DHS expanding surveillance of immigrants to social media

Social media

Perhaps if George Orwell were writing today, he’d include an addendum to his iconic line, “Big Brother is watching you.” Because, if you’re a US immigrant, Big Brother is serving notice that he will also be reading you – reading your social media posts and tracking your online activities.

The notice came with the Department of Homeland Security’s (DHS) publication of a new rule to “modify a current DHS system of records.” And the key phrase in a document of nearly 9000 words is that the department intends to:

expand the categories of records to include … social media handles, aliases, associated identifiable information, and search results.

It also vastly expands the number of people to which the new rule would apply, from those seeking immigrant status to include naturalized citizens and legal permanent residents. And, as security guru and IBM Resilient CTO Bruce Schneier put it in a blog post, “it seems to also include US citizens (who) communicate with immigrants.”

The rule is set to take effect in less than a month – 18 October – which leaves a pretty small window for privacy advocates to comment. But there is escalating debate not only about the impending change itself, but whether it is a change at all.

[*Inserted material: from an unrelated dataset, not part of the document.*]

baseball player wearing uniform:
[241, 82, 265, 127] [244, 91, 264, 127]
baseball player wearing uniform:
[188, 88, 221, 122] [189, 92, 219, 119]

According to DHS itself, it is not a change – it simply restates a policy that has been in effect for more than five years. Gizmodo reported that an email from DHS stated:

The notice did not announce a new policy. The notice simply reiterated existing DHS policy regarding the use of social media. In particular, USCIS (US Citizenship and Immigration Services) follows DHS Directive 110-01 for the Operational Use of Social Media. This policy is available on DHS’s public website and was signed on 6/8/2012.

But privacy advocates contend that while past policy has allowed trained USCIS officers to search publicly available social media to see if a person is eligible for an immigration benefit, it hasn’t applied to legal residents or naturalized citizens, and didn’t demand things like their social media handles and aliases, or to search their internet history.

A former DHS senior official, who declined to be identified because of a current employment situation, agreed that the policy does not go back to 2012. Social media collection by immigration began, she said, after the December 2015 shooting in San Bernardino by a husband and wife who killed 14 and wounded 22 before they were later killed in a shootout.

She noted that the new rule, while it does include social media handles and aliases, does not include passwords. But, she agreed that it is “a significant expansion.”

“It is not a nothing-burger,” she said.

The continuing stance of DHS – and the FBI and other agencies that are part of the US intelligence community – is that they must have access to social media accounts to be able to find people who are becoming radicalized and/or may be planning or involved in terrorist activity.

Former FBI director James Comey, speaking in Boston earlier this year, said while he loves privacy, the “bargain” necessary to protect both privacy and safety is that, “there is no such thing as absolute privacy.”

But privacy advocates counter that this kind of collection is too invasive, discriminates against immigrants and wouldn’t improve national security anyway.

The American Civil Liberties Union (ACLU) issued a statement saying the rule would, “single out a huge group of people to maintain files on what they say (and) have a chilling effect on the free speech that’s expressed every day on social media.” It added that the, “collect-it-all approach is ineffective to protect national security …”

Adam Schwartz, a senior staff attorney at the Electronic Frontier Foundation (EFF), noting that the information collected will be held, probably indefinitely, in so-called “Alien Files” or “A-Files,” called it, “a new form of invasive social media surveillance.”

It is especially troubling, he added, when added to, “all manner of high tech surveillance, including facial recognition and cell site simulators,” used to monitor immigrants.

The former DHS official added that US immigration is not equipped to do this kind of screening effectively. “Now that they’re collecting it, they’re going to be responsible for it,” she said, “and they don’t have the bandwidth to screen and clear every malcontent who tweets something. It’s classic security theater.”

She said DHS should limit itself to collecting social media information, “when they have probable cause or reasonable suspicion. But not everybody from students to green card holders. They’re putting a bigger target on themselves when they miss something – and they will.”

All of which means, as privacy experts have long said, that the best way individuals can limit this collection is to place some limits on themselves. Which would mean modifying the classic political advice from a Boston politico decades ago: “Never write when you can speak, never speak when you can nod, never nod when you can wink.”

Disgraced former New York governor Eliot Spitzer added to that nine years ago, after he had left a trail of online communications implicating himself in a prostitution ring: “Never put it in email.”

To which, he would probably now add: “Never put it on social media.”